Messe inédite du pape François en Birmanie

Arrivée du pape François à sa messe en plein air, Rangoun , Birmanie, le 29 novembre 2017.

"Venu offrir quelques paroles d'espérance", le pape François a célébré mercredi une messe en plein air en Birmanie, pays qui compte à peine plus de 1% de catholiques et qui accueille un souverain pontife pour la première fois.

Devant une foule colorée et très retenue de 150.000 personnes, arborant des vêtements ethniques et agitant une nuée de drapeaux birmans et du Vatican, le souverain pontife a confié avoir "longtemps attendu ce moment".

Avant la messe, le pape, très souriant, a fait le tour du terrain de sport dans une "papamobile" découverte, saluant une foule jeune, majoritairement assise très sagement en tailleur à même le sol.

Entamant son homélie sous forme d'hommage aux fidèles, il a humblement déclaré: "Je suis venu comme un pèlerin pour vous écouter et apprendre de vous, et pour vous offrir quelques paroles d'espérance et de consolation".

Très émus par la première visite d'un pape dans leur pays majoritairement bouddhiste, de nombreux catholiques ont passé la nuit dans l'immense terrain de sport où se déroulait la messe, dans le centre de Rangoun, la capitale économique.

D'autres ont dormi dans des lieux improbables comme des cimetières d'églises. Certains étaient venus d'autres pays, comme la Thaïlande ou le Vietnam.

Le pape a lancé un appel au pardon, même si en Birmanie "beaucoup portent les blessures de la violence, qu'elles soient visibles ou invisibles".

Ce pays d'Asie du Sud-Est est en proie depuis des décennies à des guerres civiles dans plusieurs régions et est secoué depuis trois mois par de graves violences dans l'ouest, qui ont poussé plus de 620.000 musulmans rohingyas à fuir.

François, qui aime s'adresser aux petites communautés de croyants de la "périphérie" de la planète, a aussi montré son admiration pour l'Eglise "vivante" de la Birmanie.

"Au milieu d'une grande pauvreté et de difficultés, beaucoup parmi vous offrent concrètement assistance et solidarité aux pauvres", y compris à des personnes d'autres minorités tribales, a relevé le "pape des pauvres".

La Birmanie, à plus de 90% bouddhiste, compte environ 700.000 catholiques, soit un peu plus de 1% de la population totale. Le catholicisme a pris racine au XVIe siècle via des marchands portugais implantés dans le comptoir indien de Goa.

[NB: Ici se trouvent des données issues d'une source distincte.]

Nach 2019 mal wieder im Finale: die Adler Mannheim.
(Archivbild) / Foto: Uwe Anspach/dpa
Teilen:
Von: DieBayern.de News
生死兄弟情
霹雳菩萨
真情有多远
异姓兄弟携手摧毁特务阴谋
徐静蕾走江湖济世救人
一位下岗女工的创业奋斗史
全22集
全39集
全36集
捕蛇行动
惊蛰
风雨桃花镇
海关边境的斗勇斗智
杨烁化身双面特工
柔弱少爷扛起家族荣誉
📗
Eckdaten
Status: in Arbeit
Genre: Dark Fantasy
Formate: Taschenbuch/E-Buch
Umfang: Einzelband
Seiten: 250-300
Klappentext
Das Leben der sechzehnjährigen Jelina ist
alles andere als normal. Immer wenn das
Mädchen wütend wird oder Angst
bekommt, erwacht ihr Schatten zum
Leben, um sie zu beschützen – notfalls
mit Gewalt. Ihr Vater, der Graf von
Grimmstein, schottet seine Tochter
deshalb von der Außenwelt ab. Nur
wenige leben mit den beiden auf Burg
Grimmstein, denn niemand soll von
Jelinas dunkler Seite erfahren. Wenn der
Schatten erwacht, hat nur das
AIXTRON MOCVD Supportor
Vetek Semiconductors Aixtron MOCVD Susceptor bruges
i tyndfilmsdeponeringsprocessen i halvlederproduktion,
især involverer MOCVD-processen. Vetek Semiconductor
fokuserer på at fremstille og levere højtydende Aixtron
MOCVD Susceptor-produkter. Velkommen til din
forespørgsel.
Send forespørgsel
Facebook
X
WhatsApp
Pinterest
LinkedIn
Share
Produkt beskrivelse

"Tous les dimanches, j'écoute sur internet la messe du pape. Il m'apporte la paix et de la joie", a raconté à l'AFP Francis Cyria, travailleur dans une ONG catholique. "Nous sommes une toute petite minorité dans notre pays, nous sommes si heureux de le voir", a-t-il ajouté.

"Je n'avais jamais rêvé voir le pape de mon vivant!", a confié Meo, 81 ans, de la minorité Akha. Gregory Than Zaw, de l'ethnie Karen, venu de son village par bus avec 90 personnes, n'avait "jamais vu autant de catholiques".

- 'Faire avancer la paix' -

"Les Birmans sont très pauvres et notre gouvernement est sous pression à cause des guerres civiles. Le pape nous a demandé de pardonner", a retenu Rose.

Avec l'ouverture du pays en 2011 après des décennies d'isolement sous la junte militaire, le pays a connu une levée des restrictions religieuses. Mais dans le même temps un regain des tensions interconfessionnelles.

En 2014, le pays a célébré son premier saint: le Vatican a canonisé Isidore Ngei Ko Lat, qui fut assassiné à la frontière est du pays en 1950.

Un an plus tard, la Birmanie a accueilli son premier cardinal. Et l'arrivée du gouvernement civil dirigé de facto par Aung San Suu Kyi a permis, en mai dernier, l'établissement de relations diplomatiques avec le Vatican.

Le voyage du pape, arrivé lundi dans le pays, avait démarré sur un registre plus diplomatique que religieux, même si François avait réussi à réunir mardi des représentants de toutes les religions.

La Birmanie est sous pression internationale depuis trois mois car accusée d'"épuration ethnique" des musulmans rohingyas dans l'ouest du pays.

Dans son premier discours officiel, mardi, le pape avait appelé en Birmanie au "respect de tout groupe ethnique" mais avait évité de prononcer le mot tabou de "Rohingya" et toute référence directe à l'exode de cette minorité musulmane.

Semblant avoir suivi les recommandations de prudence répétées par l'Eglise locale, inquiète d'attiser les foudres des bouddhistes extrémistes.

Depuis fin août, plus de 620.000 musulmans rohingyas se sont réfugiés au Bangladesh, fuyant viols, meurtres et tortures perpétrés par des soldats birmans et des milices bouddhistes, accusent-ils.

Mercredi après-midi, le pape doit rencontrer la plus haute instance du bouddhisme du pays, dans l'un des temples les plus vénérés.